The setting for all this turmoil is Oakbed’s Furniture — a shop full of showrooms designed to look like actual living rooms, kitchens, and bedrooms with a labyrinthine layout on par with IKEA’s (as the characters repeatedly mention). Only instead of sleek, Swedish design, Oakbed’s feels like the memory of a house you visited in a dream where the layout is full of impossibilities that you accept without question. It’s only when you wake that you realize everything was wrong.
And that’s a pretty good way to think about Mother, Couch as a whole.
The scenes are always familiar enough — sniping with siblings, trying to placate a parent, negotiating with a shopkeeper — but there’s always something just a little (or a lot, depending on the scene) off. Christopher Bear’s score, which manages to be both whimsical and ominous at once, suits the off-kilter feeling perfectly, using a blend of keyboard and marimba to drum out beats that instinctively get your heart racing, even if all that’s happening is David making a phone call in a parking lot.

Every moment screams Something is very wrong here!
And that’s because there is: this family isn’t being held together by blood thicker than water. It’s a collection of flimsy paper dolls stuck together with old tape and dried-out tack. Their bonds are breaking, some more subtly than others, with Burstyn’s matriarch at the center, which clearly cannot hold. She doesn’t even get another name in the script; she is simply “Mother,” and it’s a fact the character seems to know and deeply resent.
Burstyn does what she has always done best and approaches this stubborn, callous woman with empathy and understanding. She’s an angry woman who might love her children but also can’t separate them from their fathers and who they were to her: “The three of you are nothing but the result of men demanding my love,” she admits with a grimace.
It’s also a joy to see McGregor far from franchises and playing out a strange version of middle-aged confusion, grief, and fear. The only actor truly short-changed in the film is the wonderful Taylor Russell (Bones and All), who’s stuck playing a hybrid manic pixie dream girl and magical negro whose mere existence does a real disservice to the rest of the script. Russell deserved better, even if she still manages to bring something captivating to the role.
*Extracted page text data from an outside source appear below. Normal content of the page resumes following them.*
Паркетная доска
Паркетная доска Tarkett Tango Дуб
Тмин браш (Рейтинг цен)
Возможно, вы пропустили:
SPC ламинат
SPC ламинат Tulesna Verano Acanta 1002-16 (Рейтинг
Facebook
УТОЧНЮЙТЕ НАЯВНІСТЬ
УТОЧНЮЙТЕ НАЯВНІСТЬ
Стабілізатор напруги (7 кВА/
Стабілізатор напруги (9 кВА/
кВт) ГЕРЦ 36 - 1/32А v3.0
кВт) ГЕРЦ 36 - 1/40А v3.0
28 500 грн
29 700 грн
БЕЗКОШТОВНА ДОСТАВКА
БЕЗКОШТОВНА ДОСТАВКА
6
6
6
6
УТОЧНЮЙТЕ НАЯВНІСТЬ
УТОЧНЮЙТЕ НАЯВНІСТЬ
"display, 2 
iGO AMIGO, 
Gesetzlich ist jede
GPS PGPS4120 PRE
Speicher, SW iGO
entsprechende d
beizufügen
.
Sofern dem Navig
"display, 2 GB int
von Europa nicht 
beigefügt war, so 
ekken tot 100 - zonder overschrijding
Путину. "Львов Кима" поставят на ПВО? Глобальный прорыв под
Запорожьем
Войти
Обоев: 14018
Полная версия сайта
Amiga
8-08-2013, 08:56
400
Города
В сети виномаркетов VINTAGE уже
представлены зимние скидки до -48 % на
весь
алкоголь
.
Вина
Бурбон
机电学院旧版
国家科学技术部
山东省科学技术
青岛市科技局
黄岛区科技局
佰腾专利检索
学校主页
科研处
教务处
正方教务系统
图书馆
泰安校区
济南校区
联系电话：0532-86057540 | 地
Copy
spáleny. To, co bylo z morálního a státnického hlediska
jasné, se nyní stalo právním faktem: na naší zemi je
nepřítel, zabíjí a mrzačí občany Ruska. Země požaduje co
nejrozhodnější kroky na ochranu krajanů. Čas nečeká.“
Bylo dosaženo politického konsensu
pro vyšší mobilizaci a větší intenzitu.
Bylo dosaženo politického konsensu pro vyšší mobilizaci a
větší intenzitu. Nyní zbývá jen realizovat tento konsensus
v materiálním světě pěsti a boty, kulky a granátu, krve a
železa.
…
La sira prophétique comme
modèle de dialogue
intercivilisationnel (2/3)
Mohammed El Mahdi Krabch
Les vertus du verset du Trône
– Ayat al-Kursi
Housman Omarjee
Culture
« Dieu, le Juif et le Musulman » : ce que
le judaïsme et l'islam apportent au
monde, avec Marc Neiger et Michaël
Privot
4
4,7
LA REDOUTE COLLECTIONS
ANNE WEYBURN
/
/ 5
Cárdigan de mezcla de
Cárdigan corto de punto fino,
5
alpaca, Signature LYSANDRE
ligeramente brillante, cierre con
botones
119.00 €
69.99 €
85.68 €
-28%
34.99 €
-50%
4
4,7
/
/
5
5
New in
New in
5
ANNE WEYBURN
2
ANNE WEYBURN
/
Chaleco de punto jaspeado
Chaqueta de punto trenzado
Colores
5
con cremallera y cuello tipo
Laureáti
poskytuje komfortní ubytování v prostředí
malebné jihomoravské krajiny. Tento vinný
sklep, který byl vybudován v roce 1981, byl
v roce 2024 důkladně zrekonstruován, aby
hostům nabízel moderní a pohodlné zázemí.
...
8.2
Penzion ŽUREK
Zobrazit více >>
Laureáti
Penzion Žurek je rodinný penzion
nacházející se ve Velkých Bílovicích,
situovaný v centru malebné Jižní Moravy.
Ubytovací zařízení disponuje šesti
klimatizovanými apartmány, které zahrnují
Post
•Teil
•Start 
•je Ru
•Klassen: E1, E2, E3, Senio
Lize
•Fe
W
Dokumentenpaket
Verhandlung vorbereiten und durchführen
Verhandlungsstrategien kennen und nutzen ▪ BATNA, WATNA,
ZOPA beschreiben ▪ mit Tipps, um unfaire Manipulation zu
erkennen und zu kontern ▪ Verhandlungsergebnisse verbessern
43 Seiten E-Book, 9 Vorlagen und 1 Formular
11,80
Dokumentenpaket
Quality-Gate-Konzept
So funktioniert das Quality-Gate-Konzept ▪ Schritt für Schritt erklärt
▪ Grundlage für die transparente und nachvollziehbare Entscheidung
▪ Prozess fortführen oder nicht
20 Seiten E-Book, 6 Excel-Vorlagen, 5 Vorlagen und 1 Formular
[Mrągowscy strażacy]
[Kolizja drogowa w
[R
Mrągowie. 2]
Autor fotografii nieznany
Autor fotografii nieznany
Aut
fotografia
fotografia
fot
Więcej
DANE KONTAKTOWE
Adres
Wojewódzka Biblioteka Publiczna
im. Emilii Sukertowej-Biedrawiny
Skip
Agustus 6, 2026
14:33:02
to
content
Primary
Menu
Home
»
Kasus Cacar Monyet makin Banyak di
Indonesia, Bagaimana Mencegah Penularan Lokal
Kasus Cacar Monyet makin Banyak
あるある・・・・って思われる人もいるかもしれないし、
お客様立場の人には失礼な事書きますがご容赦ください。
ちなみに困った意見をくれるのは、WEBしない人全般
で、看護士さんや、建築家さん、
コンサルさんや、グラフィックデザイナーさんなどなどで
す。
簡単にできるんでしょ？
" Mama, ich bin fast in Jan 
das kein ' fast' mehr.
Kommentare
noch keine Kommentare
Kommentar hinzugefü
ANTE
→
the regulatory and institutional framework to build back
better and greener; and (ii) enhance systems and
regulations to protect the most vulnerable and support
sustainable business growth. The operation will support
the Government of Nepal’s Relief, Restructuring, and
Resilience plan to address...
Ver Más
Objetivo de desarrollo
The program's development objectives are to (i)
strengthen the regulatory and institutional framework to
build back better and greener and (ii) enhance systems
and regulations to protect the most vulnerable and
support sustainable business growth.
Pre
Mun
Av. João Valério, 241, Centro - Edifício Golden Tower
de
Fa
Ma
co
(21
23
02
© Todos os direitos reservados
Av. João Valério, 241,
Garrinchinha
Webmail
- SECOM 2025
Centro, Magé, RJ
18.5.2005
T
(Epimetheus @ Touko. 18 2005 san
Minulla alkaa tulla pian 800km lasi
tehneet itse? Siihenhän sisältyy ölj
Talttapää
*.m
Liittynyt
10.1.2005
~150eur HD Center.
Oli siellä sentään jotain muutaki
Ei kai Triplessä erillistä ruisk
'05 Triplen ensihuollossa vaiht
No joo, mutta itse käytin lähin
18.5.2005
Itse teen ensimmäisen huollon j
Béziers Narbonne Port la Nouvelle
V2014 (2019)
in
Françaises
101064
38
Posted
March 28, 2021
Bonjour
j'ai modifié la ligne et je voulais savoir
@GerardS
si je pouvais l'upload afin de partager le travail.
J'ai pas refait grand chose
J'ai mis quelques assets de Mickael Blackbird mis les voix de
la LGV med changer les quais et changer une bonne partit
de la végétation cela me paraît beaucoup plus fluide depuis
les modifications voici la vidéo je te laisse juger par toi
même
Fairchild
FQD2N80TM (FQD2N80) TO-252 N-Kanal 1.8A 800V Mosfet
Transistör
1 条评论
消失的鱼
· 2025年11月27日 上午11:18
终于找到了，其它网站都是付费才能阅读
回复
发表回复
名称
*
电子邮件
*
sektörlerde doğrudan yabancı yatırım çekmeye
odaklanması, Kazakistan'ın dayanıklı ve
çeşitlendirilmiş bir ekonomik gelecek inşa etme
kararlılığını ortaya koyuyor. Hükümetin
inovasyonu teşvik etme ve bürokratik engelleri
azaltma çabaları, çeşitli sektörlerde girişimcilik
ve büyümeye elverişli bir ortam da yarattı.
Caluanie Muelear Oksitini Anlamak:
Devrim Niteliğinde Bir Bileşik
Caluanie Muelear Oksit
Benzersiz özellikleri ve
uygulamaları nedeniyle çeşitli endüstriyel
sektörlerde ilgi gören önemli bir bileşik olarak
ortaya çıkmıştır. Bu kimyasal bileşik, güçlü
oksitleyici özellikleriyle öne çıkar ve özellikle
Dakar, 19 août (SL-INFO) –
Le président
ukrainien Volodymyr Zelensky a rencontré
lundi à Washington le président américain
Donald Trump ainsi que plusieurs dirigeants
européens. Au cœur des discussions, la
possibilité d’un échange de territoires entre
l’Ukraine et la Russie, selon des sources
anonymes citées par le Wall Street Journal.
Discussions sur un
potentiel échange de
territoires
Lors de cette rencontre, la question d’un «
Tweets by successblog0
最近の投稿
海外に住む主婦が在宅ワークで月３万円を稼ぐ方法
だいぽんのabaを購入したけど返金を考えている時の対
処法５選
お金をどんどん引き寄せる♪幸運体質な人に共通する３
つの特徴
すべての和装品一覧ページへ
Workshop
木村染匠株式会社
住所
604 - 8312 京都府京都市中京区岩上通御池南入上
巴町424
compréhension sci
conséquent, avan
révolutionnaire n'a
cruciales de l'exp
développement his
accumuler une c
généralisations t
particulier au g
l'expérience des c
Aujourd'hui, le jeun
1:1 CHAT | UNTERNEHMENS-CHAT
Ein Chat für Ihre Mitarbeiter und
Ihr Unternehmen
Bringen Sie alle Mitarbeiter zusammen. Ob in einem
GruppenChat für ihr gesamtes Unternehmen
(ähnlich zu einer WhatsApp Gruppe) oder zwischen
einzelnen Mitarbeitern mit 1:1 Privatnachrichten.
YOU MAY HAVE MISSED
It’s hard to say if this is the fault of casting decisions, the script, or the source material, a Swedish book of the same name that has yet to be translated into English. But the film is hardly perfect, even aside from this blunder.
First-time director Niclas Larsson takes big swings, and it’s refreshing to see someone so unafraid to miss. Even when scenes falter and fail (and a few definitely do), the whole thing is magnetic to watch. Larsson seems to understand exactly how all these disparate pieces fit together, even if he’s not always successful in communicating that understanding. It’s one of those rare films that, even if it’s destined to be a little hated, still feels worth the watch.
Mother, Couch is currently playing in theaters.